The Comptroller-General of the Nigeria Customs Service (NCS), Abdullahi Dikko, Monday disclosed that the Federal Government has recorded a revenue loss of N603 billion this year arising from waivers and others sources.
He disclosed this while answering questions from members of the Senate Joint Committee on Finance and Appropriations that is looking into the books of all federal government revenue-generating agencies as it affects the 2013 budget.
The Customs Comptroller-General told the Senate Committee that the projected revenue for 2013 is N718 billion, but only N530 billion has been realised, leaving a shortfall of N188b.
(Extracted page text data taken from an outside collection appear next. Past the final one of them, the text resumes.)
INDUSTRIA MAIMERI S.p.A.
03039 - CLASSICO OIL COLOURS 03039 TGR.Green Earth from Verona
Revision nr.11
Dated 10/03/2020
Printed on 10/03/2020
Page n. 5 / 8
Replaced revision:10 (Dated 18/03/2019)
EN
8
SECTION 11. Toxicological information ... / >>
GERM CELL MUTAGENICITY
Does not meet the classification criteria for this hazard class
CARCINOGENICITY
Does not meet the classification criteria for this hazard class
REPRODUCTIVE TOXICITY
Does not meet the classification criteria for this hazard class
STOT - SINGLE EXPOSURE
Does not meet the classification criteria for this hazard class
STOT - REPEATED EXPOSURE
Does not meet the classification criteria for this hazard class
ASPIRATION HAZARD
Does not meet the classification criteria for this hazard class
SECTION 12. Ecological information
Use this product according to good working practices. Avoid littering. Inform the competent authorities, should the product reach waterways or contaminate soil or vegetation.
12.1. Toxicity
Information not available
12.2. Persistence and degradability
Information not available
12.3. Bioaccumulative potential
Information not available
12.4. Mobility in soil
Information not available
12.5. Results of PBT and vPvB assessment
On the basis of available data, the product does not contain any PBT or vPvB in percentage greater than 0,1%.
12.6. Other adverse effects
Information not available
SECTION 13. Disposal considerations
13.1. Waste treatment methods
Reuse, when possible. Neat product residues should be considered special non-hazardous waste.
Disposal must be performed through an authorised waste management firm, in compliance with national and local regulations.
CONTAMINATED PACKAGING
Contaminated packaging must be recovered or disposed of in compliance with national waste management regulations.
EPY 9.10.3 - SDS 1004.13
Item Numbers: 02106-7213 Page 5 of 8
According to him, the exact revenue loss so far this year is N603, 236, 211, 198.93 billion.
Dikko, attributed the huge revenue loss to eight different reasons. He said out of this figure, waivers on petroleum products gulped a whopping N236, 881, 899, 749.05.
Also, the CGC told the Committee: waivers, that’s Import Duty Exemption-N86, 484,973,793.00; revenue conceded to the NDCC instrument-N59, 555,073; import substitution and industrialization in drastic reaction in import of rice-96,945,233,060.00.
Other reasons are: revenue loss to manufacturers and assemblers (CKD/BULK)-N76,119,889,825.12; revenue held in indemnities, Jan-Mar 2013 Rice/Sugar-N5,430,000,000.00; drop in excise duty revenue due to close of some excise factories and de-excising of some excisable goods-N11,871,723,000.00.
Another source, the Customs CG said is revenue loss to WRLS (ECOWAS Trade Liberalisation Scheme) for transaction entered in the economic sub-region-N2, 947,428,861.00.
However, Minister of Finance, Dr Ngozi Okonjo-Iweala, defended government policies that resulted in revenue loss, saying “We are aware of the sharp decline in revenues generation of the Customs Service in the current fiscal year partly due to the government policies mentioned.
“But, we are studying the whole situation to decide what other actions should be taken because we need to be sure that the job intended to be sure that the job intended to be created are commensurate to the revenues being lost”.